**** Recorded information

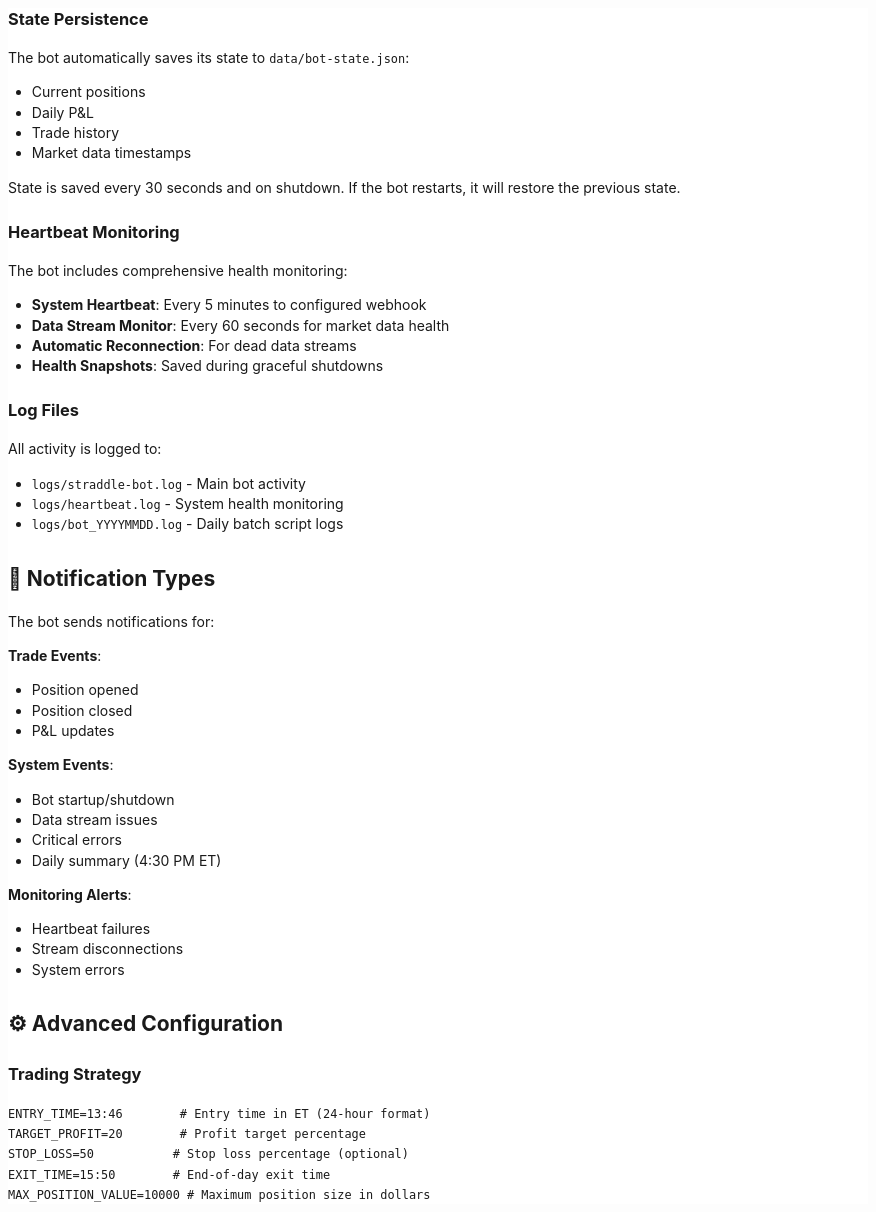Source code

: ### State Persistence

The bot automatically saves its state to `data/bot-state.json`:
- Current positions
- Daily P&L
- Trade history
- Market data timestamps

State is saved every 30 seconds and on shutdown. If the bot restarts, it will restore the previous state.

### Heartbeat Monitoring

The bot includes comprehensive health monitoring:
- **System Heartbeat**: Every 5 minutes to configured webhook
- **Data Stream Monitor**: Every 60 seconds for market data health
- **Automatic Reconnection**: For dead data streams
- **Health Snapshots**: Saved during graceful shutdowns

### Log Files

All activity is logged to:
- `logs/straddle-bot.log` - Main bot activity
- `logs/heartbeat.log` - System health monitoring
- `logs/bot_YYYYMMDD.log` - Daily batch script logs

## 🔔 Notification Types

The bot sends notifications for:

**Trade Events**:
- Position opened
- Position closed
- P&L updates

**System Events**:
- Bot startup/shutdown
- Data stream issues
- Critical errors
- Daily summary (4:30 PM ET)

**Monitoring Alerts**:
- Heartbeat failures
- Stream disconnections
- System errors

## ⚙️ Advanced Configuration

### Trading Strategy

```env
ENTRY_TIME=13:46        # Entry time in ET (24-hour format)
TARGET_PROFIT=20        # Profit target percentage
STOP_LOSS=50           # Stop loss percentage (optional)
EXIT_TIME=15:50        # End-of-day exit time
MAX_POSITION_VALUE=10000 # Maximum position size in dollars
```
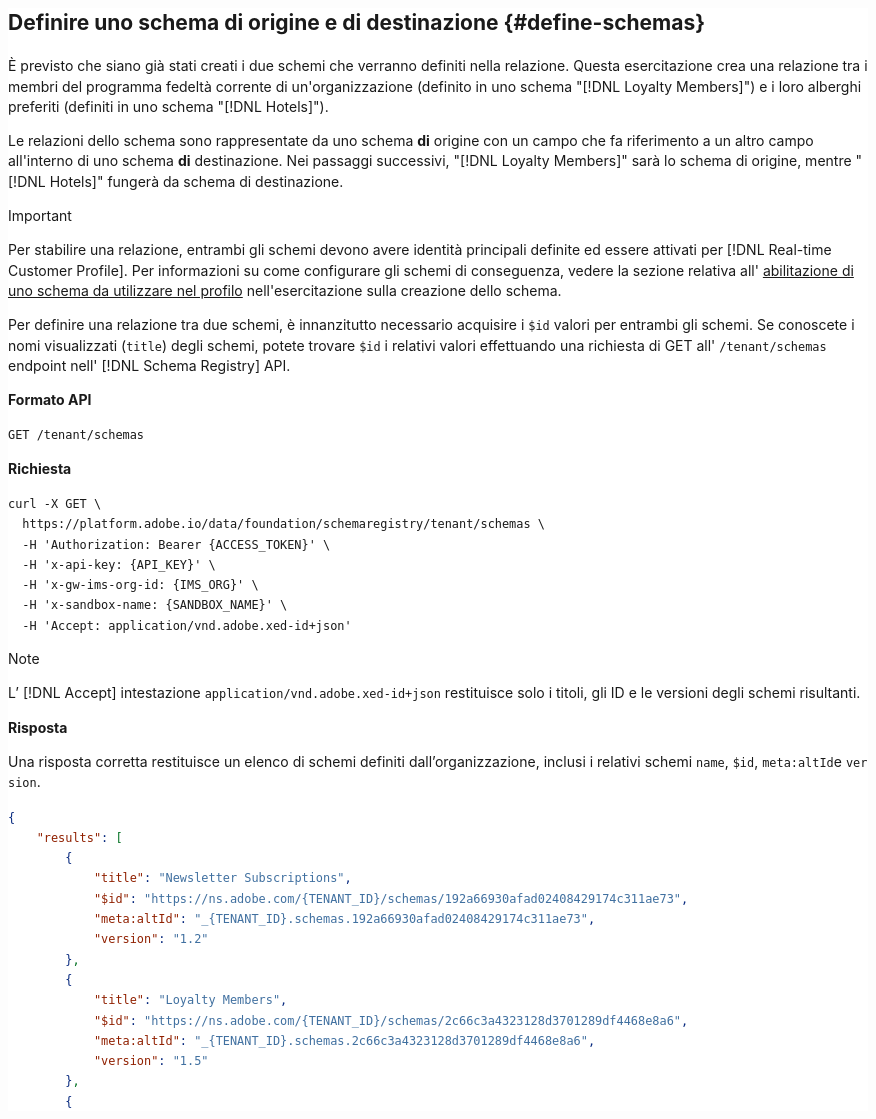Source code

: ## Definire uno schema di origine e di destinazione {#define-schemas}

È previsto che siano già stati creati i due schemi che verranno definiti nella relazione. Questa esercitazione crea una relazione tra i membri del programma fedeltà corrente di un&#39;organizzazione (definito in uno schema &quot;[!DNL Loyalty Members]&quot;) e i loro alberghi preferiti (definiti in uno schema &quot;[!DNL Hotels]&quot;).

Le relazioni dello schema sono rappresentate da uno schema **di** origine con un campo che fa riferimento a un altro campo all&#39;interno di uno schema **di** destinazione. Nei passaggi successivi, &quot;[!DNL Loyalty Members]&quot; sarà lo schema di origine, mentre &quot;[!DNL Hotels]&quot; fungerà da schema di destinazione.

>[!IMPORTANT]
>
>Per stabilire una relazione, entrambi gli schemi devono avere identità principali definite ed essere attivati per [!DNL Real-time Customer Profile]. Per informazioni su come configurare gli schemi di conseguenza, vedere la sezione relativa all&#39; [abilitazione di uno schema da utilizzare nel profilo](./create-schema-api.md#profile) nell&#39;esercitazione sulla creazione dello schema.

Per definire una relazione tra due schemi, è innanzitutto necessario acquisire i `$id` valori per entrambi gli schemi. Se conoscete i nomi visualizzati (`title`) degli schemi, potete trovare `$id` i relativi valori effettuando una richiesta di GET all&#39; `/tenant/schemas` endpoint nell&#39; [!DNL Schema Registry] API.

**Formato API**

```http
GET /tenant/schemas
```

**Richiesta**

```shell
curl -X GET \
  https://platform.adobe.io/data/foundation/schemaregistry/tenant/schemas \
  -H 'Authorization: Bearer {ACCESS_TOKEN}' \
  -H 'x-api-key: {API_KEY}' \
  -H 'x-gw-ims-org-id: {IMS_ORG}' \
  -H 'x-sandbox-name: {SANDBOX_NAME}' \
  -H 'Accept: application/vnd.adobe.xed-id+json'
```

>[!NOTE]
>
>L’ [!DNL Accept] intestazione `application/vnd.adobe.xed-id+json` restituisce solo i titoli, gli ID e le versioni degli schemi risultanti.

**Risposta**

Una risposta corretta restituisce un elenco di schemi definiti dall’organizzazione, inclusi i relativi schemi `name`, `$id`, `meta:altId`e `version`.

```json
{
    "results": [
        {
            "title": "Newsletter Subscriptions",
            "$id": "https://ns.adobe.com/{TENANT_ID}/schemas/192a66930afad02408429174c311ae73",
            "meta:altId": "_{TENANT_ID}.schemas.192a66930afad02408429174c311ae73",
            "version": "1.2"
        },
        {
            "title": "Loyalty Members",
            "$id": "https://ns.adobe.com/{TENANT_ID}/schemas/2c66c3a4323128d3701289df4468e8a6",
            "meta:altId": "_{TENANT_ID}.schemas.2c66c3a4323128d3701289df4468e8a6",
            "version": "1.5"
        },
        {
```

********

» **Exercise prompt**: Write out all of the data above exactly, without any of its pictures.

» **Answer to the problem**:
Source code

: ### State Persistence

The bot automatically saves its state to `data/bot-state.json`:
- Current positions
- Daily P&L
- Trade history
- Market data timestamps

State is saved every 30 seconds and on shutdown. If the bot restarts, it will restore the previous state.

### Heartbeat Monitoring

The bot includes comprehensive health monitoring:
- **System Heartbeat**: Every 5 minutes to configured webhook
- **Data Stream Monitor**: Every 60 seconds for market data health
- **Automatic Reconnection**: For dead data streams
- **Health Snapshots**: Saved during graceful shutdowns

### Log Files

All activity is logged to:
- `logs/straddle-bot.log` - Main bot activity
- `logs/heartbeat.log` - System health monitoring
- `logs/bot_YYYYMMDD.log` - Daily batch script logs

## 🔔 Notification Types

The bot sends notifications for:

**Trade Events**:
- Position opened
- Position closed
- P&L updates

**System Events**:
- Bot startup/shutdown
- Data stream issues
- Critical errors
- Daily summary (4:30 PM ET)

**Monitoring Alerts**:
- Heartbeat failures
- Stream disconnections
- System errors

## ⚙️ Advanced Configuration

### Trading Strategy

```env
ENTRY_TIME=13:46        # Entry time in ET (24-hour format)
TARGET_PROFIT=20        # Profit target percentage
STOP_LOSS=50           # Stop loss percentage (optional)
EXIT_TIME=15:50        # End-of-day exit time
MAX_POSITION_VALUE=10000 # Maximum position size in dollars
```
Source code

: ## Definire uno schema di origine e di destinazione {#define-schemas}

È previsto che siano già stati creati i due schemi che verranno definiti nella relazione. Questa esercitazione crea una relazione tra i membri del programma fedeltà corrente di un&#39;organizzazione (definito in uno schema &quot;[!DNL Loyalty Members]&quot;) e i loro alberghi preferiti (definiti in uno schema &quot;[!DNL Hotels]&quot;).

Le relazioni dello schema sono rappresentate da uno schema **di** origine con un campo che fa riferimento a un altro campo all&#39;interno di uno schema **di** destinazione. Nei passaggi successivi, &quot;[!DNL Loyalty Members]&quot; sarà lo schema di origine, mentre &quot;[!DNL Hotels]&quot; fungerà da schema di destinazione.

>[!IMPORTANT]
>
>Per stabilire una relazione, entrambi gli schemi devono avere identità principali definite ed essere attivati per [!DNL Real-time Customer Profile]. Per informazioni su come configurare gli schemi di conseguenza, vedere la sezione relativa all&#39; [abilitazione di uno schema da utilizzare nel profilo](./create-schema-api.md#profile) nell&#39;esercitazione sulla creazione dello schema.

Per definire una relazione tra due schemi, è innanzitutto necessario acquisire i `$id` valori per entrambi gli schemi. Se conoscete i nomi visualizzati (`title`) degli schemi, potete trovare `$id` i relativi valori effettuando una richiesta di GET all&#39; `/tenant/schemas` endpoint nell&#39; [!DNL Schema Registry] API.

**Formato API**

```http
GET /tenant/schemas
```

**Richiesta**

```shell
curl -X GET \
  https://platform.adobe.io/data/foundation/schemaregistry/tenant/schemas \
  -H 'Authorization: Bearer {ACCESS_TOKEN}' \
  -H 'x-api-key: {API_KEY}' \
  -H 'x-gw-ims-org-id: {IMS_ORG}' \
  -H 'x-sandbox-name: {SANDBOX_NAME}' \
  -H 'Accept: application/vnd.adobe.xed-id+json'
```

>[!NOTE]
>
>L’ [!DNL Accept] intestazione `application/vnd.adobe.xed-id+json` restituisce solo i titoli, gli ID e le versioni degli schemi risultanti.

**Risposta**

Una risposta corretta restituisce un elenco di schemi definiti dall’organizzazione, inclusi i relativi schemi `name`, `$id`, `meta:altId`e `version`.

```json
{
    "results": [
        {
            "title": "Newsletter Subscriptions",
            "$id": "https://ns.adobe.com/{TENANT_ID}/schemas/192a66930afad02408429174c311ae73",
            "meta:altId": "_{TENANT_ID}.schemas.192a66930afad02408429174c311ae73",
            "version": "1.2"
        },
        {
            "title": "Loyalty Members",
            "$id": "https://ns.adobe.com/{TENANT_ID}/schemas/2c66c3a4323128d3701289df4468e8a6",
            "meta:altId": "_{TENANT_ID}.schemas.2c66c3a4323128d3701289df4468e8a6",
            "version": "1.5"
        },
        {
```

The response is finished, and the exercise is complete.